Impact of neutron star spin on Poynting-Robertson drag during a type I X-ray burst

External irradiation of a neutron star (NS) accretion disc induces Poynting-Robertson (PR) drag, removing angular momentum and increasing the mass accretion rate. Recent simulations show PR drag significantly enhancing the mass accretion rate during Type I X-ray bursts, which could explain X-ray spectral features such as an increase in the persistent emission and a soft excess. However, prograde spin of the NS is expected to weaken PR drag, challenging its importance during bursts. Here, we study the effect of spin on PR drag during X-ray bursts. We run four simulations, with two assuming a non-spinning NS and two using a spin parameter of a(*) = 0.2, corresponding to a rotation frequency of 500Hz. For each scenario, we simulate the disc evolution subject to an X-ray burst and compare it to the evolution found with no burst. PR drag drains the inner disc region during a burst, moving the inner disc radius outwards by approximate to 1.6 km in the a(*) = 0 and by approximate to 2.2 km in the a(*) = 0.2 simulation.

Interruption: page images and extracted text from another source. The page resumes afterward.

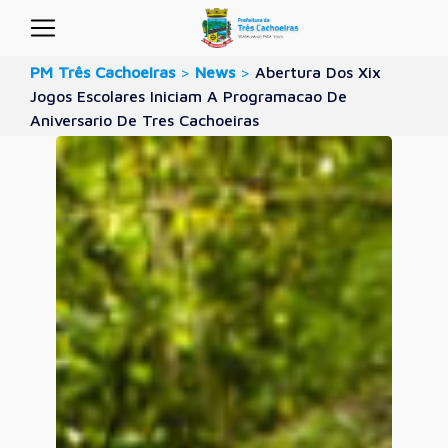
PM Três Cachoeiras
>
News
>
Abertura Dos Xix
Jogos Escolares Iniciam A Programacao De
Aniversario De Tres Cachoeiras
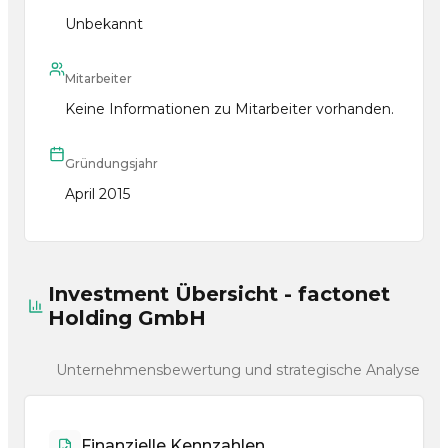
Unbekannt
Mitarbeiter
Keine Informationen zu Mitarbeiter vorhanden.
Gründungsjahr
April 2015
Investment Übersicht - factonet
Holding GmbH
Unternehmensbewertung und strategische Analyse
Finanzielle Kennzahlen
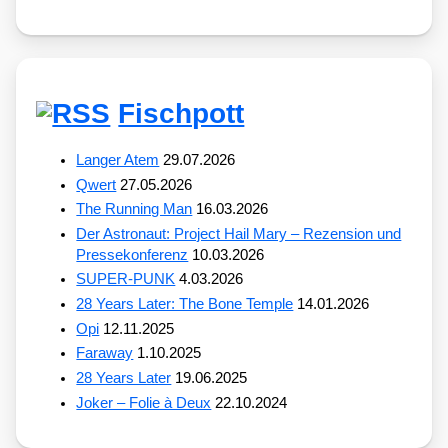
Fischpott
Langer Atem
29.07.2026
Qwert
27.05.2026
The Running Man
16.03.2026
Der Astronaut: Project Hail Mary – Rezension und
Pressekonferenz
10.03.2026
SUPER-PUNK
4.03.2026
28 Years Later: The Bone Temple
14.01.2026
Opi
12.11.2025
Faraway
1.10.2025
28 Years Later
19.06.2025
Joker – Folie à Deux
22.10.2024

The burst enhances the mass accretion rate across the innermost stable circular orbit approximate to 7.9 times when the NS is not spinning and approximate to 11.2 times when it is spinning. The explanation for this seemingly contradictory result is that the disc is closer to the NS when a(*) = 0.2, and the resulting stronger irradiating flux offsets the weakening effect of spin on the PR drag. Hence, PR drag remains a viable explanation for the increased persistent emission and soft excess observed during X-ray bursts in spinning NS systems.